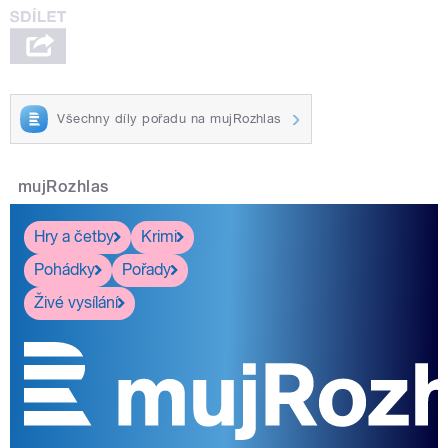
Všechny díly pořadu na mujRozhlas
mujRozhlas
Hry a četby
Krimi
Pohádky
Pořady
Živé vysílání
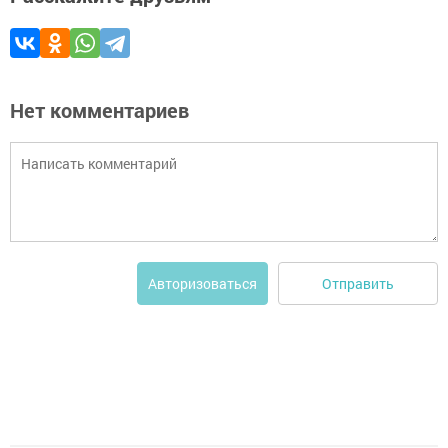
Нет комментариев
Отправить
Авторизоваться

__Exercise__. Pull out the lines above in which the word "mujRozhlas" appears.

__Response to the exercise__.
Všechny díly pořadu na mujRozhlas
mujRozhlas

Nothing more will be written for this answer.